The man called Gill gave a curt nod. “I gave him all the information he asked for, Stevens. Your names, your positions in the boat, whatever details he deemed pertinent.”
“You also insisted he try to discover what prompted Trenchard’s strange behaviour. I suppose it was inevitable.”
“If it helps us find Trenchard, where is the harm?” said Gill. “As your coach, your welfare is my responsibility. Trenchard is gone, God alone knows where. Torpids starts tomorrow, and if we cannot locate our stroke and captain of boats, then we are in trouble.”
“Torpids?” I said.
“It is one of the university’s two annual rowing races,” Holmes explained, “and is held over four days of Hilary Term. Every college fields a crew, often more than one, and the boats set off from staggered starting positions. Each boat attempts to hit the boat immediately in front. When this happens, it is known as a ‘bump’, and the crew which does the bumping ascends one place in the rankings while the crew that is bumped descends one place. The outcome of each day’s racing sets the starting positions for the next. At the end of the four days, whichever boat is at the top of the rankings is crowned Head of the River and holds that post until the following year.”

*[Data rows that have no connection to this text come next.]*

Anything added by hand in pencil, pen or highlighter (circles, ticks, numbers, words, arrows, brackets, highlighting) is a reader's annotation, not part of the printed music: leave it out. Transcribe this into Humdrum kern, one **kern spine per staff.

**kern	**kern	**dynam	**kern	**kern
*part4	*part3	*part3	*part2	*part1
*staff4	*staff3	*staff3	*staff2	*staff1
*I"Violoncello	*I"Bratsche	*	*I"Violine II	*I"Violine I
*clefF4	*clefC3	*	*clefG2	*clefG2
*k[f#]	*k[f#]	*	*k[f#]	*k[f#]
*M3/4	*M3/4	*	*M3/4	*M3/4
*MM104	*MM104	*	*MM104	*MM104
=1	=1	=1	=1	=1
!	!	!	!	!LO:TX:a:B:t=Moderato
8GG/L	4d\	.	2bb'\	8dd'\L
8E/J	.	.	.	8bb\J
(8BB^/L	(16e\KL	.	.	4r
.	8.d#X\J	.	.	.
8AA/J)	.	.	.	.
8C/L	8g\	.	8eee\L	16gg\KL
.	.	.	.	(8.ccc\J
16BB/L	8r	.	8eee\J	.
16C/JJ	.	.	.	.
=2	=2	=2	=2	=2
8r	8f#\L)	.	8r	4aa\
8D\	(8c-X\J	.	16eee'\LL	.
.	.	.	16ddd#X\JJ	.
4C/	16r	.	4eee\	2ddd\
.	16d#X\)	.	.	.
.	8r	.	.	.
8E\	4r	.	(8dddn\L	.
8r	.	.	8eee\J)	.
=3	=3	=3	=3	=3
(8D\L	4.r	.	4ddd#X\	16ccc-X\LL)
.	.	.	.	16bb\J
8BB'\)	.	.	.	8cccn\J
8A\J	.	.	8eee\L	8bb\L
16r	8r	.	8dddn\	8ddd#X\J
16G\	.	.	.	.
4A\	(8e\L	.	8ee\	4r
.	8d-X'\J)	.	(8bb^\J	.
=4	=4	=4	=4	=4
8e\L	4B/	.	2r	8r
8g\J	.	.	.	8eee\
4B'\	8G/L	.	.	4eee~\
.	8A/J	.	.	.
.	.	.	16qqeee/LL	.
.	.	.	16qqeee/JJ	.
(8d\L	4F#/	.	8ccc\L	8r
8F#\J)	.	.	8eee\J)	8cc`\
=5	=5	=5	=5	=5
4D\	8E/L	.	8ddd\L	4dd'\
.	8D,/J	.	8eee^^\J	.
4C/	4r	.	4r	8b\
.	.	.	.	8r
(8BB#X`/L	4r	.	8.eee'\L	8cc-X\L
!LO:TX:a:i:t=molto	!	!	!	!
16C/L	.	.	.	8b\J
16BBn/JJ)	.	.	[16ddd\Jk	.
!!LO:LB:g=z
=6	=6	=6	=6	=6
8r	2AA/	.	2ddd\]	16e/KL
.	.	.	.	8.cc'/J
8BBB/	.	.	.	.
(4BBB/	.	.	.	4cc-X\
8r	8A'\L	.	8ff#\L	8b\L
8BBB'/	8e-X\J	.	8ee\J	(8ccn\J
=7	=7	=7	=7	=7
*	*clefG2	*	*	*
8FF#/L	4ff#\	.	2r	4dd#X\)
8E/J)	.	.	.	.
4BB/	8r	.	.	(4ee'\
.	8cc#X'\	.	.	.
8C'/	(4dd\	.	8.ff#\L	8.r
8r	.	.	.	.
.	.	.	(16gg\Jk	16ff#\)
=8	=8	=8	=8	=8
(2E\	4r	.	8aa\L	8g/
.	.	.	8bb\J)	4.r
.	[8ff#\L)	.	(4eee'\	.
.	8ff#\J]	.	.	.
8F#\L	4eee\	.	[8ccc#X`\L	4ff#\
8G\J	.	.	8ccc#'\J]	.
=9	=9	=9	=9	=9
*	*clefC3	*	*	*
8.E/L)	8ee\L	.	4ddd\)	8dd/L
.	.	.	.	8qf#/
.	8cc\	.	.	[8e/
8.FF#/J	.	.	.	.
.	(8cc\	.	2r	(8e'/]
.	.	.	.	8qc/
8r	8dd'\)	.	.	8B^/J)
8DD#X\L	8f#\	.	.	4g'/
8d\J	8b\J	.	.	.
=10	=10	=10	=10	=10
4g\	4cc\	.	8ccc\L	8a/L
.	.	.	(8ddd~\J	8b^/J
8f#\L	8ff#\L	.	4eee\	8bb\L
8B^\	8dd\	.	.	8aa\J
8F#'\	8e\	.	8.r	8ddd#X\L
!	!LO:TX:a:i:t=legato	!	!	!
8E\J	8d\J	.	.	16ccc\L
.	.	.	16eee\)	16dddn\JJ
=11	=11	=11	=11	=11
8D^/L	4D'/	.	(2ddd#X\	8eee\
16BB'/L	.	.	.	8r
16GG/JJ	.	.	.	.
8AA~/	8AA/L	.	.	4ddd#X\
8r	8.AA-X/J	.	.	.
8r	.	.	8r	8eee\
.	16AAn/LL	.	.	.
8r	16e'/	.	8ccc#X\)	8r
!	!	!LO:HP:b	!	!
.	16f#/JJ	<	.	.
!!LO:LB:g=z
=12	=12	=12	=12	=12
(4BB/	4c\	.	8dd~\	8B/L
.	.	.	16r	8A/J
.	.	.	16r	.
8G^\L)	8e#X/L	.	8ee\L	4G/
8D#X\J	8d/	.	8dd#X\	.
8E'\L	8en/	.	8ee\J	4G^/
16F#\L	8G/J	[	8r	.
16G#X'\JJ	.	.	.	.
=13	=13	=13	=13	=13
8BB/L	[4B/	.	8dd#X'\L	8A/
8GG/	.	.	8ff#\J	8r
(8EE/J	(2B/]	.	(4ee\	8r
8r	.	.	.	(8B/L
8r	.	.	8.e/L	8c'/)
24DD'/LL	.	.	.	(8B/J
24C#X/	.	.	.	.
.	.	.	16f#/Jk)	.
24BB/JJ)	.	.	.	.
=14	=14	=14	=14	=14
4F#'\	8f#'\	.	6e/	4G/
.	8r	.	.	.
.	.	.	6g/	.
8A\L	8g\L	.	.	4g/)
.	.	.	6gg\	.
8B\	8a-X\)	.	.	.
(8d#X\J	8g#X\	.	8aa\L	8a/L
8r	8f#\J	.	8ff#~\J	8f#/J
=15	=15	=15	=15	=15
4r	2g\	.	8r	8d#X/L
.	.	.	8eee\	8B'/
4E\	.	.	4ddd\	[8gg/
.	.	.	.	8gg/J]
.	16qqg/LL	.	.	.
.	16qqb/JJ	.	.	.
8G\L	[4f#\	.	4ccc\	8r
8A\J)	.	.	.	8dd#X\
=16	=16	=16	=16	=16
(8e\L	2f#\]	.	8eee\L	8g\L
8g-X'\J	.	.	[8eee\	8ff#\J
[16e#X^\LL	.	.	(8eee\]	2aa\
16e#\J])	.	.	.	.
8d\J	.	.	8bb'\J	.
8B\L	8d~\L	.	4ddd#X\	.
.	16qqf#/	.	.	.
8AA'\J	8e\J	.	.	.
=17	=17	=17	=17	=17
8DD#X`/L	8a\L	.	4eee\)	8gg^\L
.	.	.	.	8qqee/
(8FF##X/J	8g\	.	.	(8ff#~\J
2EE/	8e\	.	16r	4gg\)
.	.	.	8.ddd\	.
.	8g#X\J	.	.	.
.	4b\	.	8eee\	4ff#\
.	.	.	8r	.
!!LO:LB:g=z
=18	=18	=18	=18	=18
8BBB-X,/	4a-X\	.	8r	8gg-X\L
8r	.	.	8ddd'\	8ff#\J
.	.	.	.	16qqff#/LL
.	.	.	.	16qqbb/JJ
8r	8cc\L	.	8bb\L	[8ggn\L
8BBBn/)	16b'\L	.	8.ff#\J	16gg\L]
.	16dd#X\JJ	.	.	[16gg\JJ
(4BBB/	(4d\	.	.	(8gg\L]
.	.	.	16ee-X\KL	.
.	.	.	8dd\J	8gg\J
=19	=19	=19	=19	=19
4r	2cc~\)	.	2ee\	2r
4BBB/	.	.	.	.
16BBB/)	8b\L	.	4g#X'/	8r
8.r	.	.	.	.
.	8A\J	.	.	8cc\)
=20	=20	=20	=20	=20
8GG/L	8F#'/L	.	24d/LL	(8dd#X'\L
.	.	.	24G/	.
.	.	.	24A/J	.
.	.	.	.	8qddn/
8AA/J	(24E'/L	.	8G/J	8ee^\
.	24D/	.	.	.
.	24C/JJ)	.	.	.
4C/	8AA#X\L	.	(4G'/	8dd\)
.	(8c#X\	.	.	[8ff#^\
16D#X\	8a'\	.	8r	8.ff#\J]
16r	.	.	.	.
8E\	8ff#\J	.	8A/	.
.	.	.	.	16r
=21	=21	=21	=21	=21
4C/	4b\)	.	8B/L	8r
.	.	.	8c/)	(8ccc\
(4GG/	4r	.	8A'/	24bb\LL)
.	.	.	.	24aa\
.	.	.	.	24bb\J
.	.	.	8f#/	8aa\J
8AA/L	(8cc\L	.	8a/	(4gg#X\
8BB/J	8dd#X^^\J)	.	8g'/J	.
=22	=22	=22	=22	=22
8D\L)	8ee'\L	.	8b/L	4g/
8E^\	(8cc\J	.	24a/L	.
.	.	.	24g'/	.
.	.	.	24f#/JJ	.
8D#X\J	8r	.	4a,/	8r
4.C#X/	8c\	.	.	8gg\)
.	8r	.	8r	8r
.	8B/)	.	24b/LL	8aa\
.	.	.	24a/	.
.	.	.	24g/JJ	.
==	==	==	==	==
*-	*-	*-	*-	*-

“Sounds inordinately complicated. Why not race side by side and have elimination rounds, as at an ordinary regatta?”
“The Isis is too narrow and winding for that,” said Gill. “We make do with what we’ve got.”
“But isn’t it hazardous, one boat trying to hit another? Surely there must be sinkings.”
“On very rare occasions. It is considered a bump, however, if the chasing boat’s bow merely overlaps the stern of the boat ahead. Actual contact need not be made.”
“Brasenose College has been Head for the past nine years,” said Holmes. “Oriel is favourite to catch them this year.”
“But not without Trenchard,” said Gill sourly. “He is a titan amongst oarsmen, a one-man engine room, and the best stroke I have ever coached. It’s a wonder he isn’t in the Blue Boat.”
“They don’t want him,” said one of the crew members, the smallest in stature. “They know what he’s like, how he rubs people up the wrong way. That’s why
we’re
stuck with him.”
“You are the cox,” said Holmes. “Preston, isn’t it? A cox needs to be light and slender, and you fit the bill.” He held out his hand, and Preston shook it. Puzzlement registered on his face, since Holmes had not shaken Stevens’s hand earlier in much the same circumstances; the act seemed gratuitous. The cox then shrugged, clearly thinking no more of it.